Policeman in front of a car

(The Center Square) – Iowa cities and counties would be ineligible to receive any state funds if they reduce the budget of a law enforcement agency under their jurisdiction, if a bill introduced Tuesday in the Iowa Senate becomes law.

The bill, SSB 1203, has been referred to the State Government Committee.

Under the proposed law, the state would not provide funds to the city or county after the fiscal year in which the law enforcement agency’s budget was reduced unless they also reduce their total budget “by an equal or larger percentage.”

To regain state funding, the city or county would need to reform the budget that violates the proposed law. Then, the local government would regain funding on the first day of the month following the end of the violation.

There are some exceptional circumstances: reductions related to one-time capital, equipment or vehicle purchases in the prior fiscal year; lower personnel cost of law enforcement personnel “due only to lower cost entry-level” personnel replacing other law enforcement personnel; merging or consolidation of jail service or communications and dispatch services or the merging of law enforcement agencies; or reduced population in the law enforcement agency’s jurisdiction.

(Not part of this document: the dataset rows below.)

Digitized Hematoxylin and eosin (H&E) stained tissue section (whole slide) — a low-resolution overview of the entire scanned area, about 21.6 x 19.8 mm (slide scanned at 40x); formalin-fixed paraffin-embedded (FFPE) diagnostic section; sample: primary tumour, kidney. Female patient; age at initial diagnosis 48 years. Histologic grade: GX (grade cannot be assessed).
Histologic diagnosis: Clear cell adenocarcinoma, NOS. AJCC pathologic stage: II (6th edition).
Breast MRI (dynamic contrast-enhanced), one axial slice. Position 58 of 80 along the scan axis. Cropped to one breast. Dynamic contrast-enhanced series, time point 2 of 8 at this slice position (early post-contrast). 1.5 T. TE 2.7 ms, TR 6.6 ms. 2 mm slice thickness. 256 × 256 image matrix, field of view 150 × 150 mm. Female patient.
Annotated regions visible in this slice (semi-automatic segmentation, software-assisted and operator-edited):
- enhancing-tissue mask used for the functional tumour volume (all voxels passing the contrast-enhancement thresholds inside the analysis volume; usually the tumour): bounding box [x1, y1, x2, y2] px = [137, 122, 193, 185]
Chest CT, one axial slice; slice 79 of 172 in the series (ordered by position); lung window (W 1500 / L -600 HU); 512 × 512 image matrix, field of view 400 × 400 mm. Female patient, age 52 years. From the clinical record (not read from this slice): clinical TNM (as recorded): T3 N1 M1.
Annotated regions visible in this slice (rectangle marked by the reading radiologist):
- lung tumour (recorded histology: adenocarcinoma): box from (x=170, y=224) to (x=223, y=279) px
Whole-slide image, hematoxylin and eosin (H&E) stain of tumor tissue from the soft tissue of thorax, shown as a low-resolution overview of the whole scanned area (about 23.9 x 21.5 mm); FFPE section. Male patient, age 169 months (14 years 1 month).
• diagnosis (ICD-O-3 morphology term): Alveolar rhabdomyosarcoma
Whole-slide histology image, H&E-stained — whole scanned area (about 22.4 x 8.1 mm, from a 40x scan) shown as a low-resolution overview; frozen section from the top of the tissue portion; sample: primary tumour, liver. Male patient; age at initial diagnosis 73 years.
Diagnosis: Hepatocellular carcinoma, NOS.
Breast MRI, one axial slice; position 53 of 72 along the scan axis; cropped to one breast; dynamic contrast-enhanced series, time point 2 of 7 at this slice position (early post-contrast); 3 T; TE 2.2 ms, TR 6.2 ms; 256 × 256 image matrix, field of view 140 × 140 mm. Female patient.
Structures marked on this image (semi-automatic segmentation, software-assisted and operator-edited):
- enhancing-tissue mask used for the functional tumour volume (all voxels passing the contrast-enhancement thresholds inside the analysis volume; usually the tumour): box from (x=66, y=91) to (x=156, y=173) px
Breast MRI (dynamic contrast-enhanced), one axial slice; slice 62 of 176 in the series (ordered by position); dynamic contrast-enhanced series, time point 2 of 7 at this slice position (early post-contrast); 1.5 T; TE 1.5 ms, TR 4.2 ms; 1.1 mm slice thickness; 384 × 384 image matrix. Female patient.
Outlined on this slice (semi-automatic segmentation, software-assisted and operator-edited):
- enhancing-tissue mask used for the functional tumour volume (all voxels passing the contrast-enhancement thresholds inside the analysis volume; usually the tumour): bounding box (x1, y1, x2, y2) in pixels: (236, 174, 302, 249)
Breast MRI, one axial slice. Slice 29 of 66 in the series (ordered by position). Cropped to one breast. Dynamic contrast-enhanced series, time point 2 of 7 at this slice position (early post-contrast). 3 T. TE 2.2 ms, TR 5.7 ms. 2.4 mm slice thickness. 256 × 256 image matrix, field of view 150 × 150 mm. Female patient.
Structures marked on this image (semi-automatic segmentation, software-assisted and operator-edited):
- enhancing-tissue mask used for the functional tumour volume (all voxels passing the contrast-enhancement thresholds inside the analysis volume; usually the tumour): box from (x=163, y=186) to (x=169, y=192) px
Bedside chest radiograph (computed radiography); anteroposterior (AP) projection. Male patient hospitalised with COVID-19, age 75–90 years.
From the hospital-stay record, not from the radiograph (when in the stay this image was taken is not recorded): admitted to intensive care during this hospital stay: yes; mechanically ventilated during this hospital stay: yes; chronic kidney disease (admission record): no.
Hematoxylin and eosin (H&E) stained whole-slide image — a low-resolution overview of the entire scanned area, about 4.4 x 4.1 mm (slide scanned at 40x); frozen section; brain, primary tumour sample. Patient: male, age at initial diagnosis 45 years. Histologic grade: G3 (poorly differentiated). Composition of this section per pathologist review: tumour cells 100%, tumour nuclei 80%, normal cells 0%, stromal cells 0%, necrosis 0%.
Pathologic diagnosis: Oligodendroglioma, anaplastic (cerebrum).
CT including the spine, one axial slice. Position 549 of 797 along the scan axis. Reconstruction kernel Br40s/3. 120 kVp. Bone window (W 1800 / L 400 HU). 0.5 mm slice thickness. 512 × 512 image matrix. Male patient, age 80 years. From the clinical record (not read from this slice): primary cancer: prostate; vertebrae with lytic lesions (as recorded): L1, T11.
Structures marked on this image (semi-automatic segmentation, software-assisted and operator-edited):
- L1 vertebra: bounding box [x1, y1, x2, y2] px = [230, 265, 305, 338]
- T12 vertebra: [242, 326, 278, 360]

Heartland Institute Director of Government Relations Cameron Sholty said the bill “could adversely affect” the local property taxpayer if a local unit of government reduces its law enforcement budget, depending on how the local government addresses any budget shortfall.

Anytime the state withholds funding for any given reason, there is a real risk – absent levy controls on the local units of government – that the shortfall is made up by the local property taxpayer, Sholty told The Center Square in an email.

 “Assuming the local unit of government receives the lion's share of its funding from the property taxpayer, by reducing the amount spent on law enforcement, the state would withhold funds (depending on any applicable formula) in a proportionate amount,” Sholty said.

“That would leave a hole in the local budget that would likely need to be filled absent new/growing sources of revenue,” Sholty continued. “With that said, the local unit of government can always choose to not fill that hole, and then the net effect would be a decreased budget and less pressure to raise taxes.”

Vice President for Criminal Justice at The Cato Institute Clark Neily told The Center Square in a phone interview the bill appears to “taking a side” on the national discussion of when it is appropriate to have the police as the first line of response to certain problems and “shutting down other voices” in favor of continuing to use police services in the same way as has been done.

Neily said this is the first time he has heard of a state attempting to freeze current funding for law enforcement at the local level.

“It strikes me as extraordinarily unwise and, again, out of sync with what I perceive to be the national discussion on police reform,” he said.

 “I don’t see why any local jurisdiction should not be able to experiment with reassigning responsibility for at least some of those situations to a non law enforcement entity, like social workers, mental health professionals, something of that nature. To me, there’s a sense in which this bill seems to pre-judge and represent a decision that everything we’ve been using police for is appropriate and does not need to be re-thought.”

The bill also does not make provision for a local jurisdiction to reduce the size of a law enforcement agency in response to a reduction in the crime rate, he added.

“In effect, it creates a ratchet: If you’re a local jurisdiction, you’re welcome to spend more money on law enforcement, but you’re not permitted to spend less money on law enforcement,” Neily said. “So if crime goes up, you can hire more police and more prosecutors to address it. But if crime goes down, you’ve got to keep the same number of police and prosecutors on the payroll. And I don’t think that makes fiscal sense.”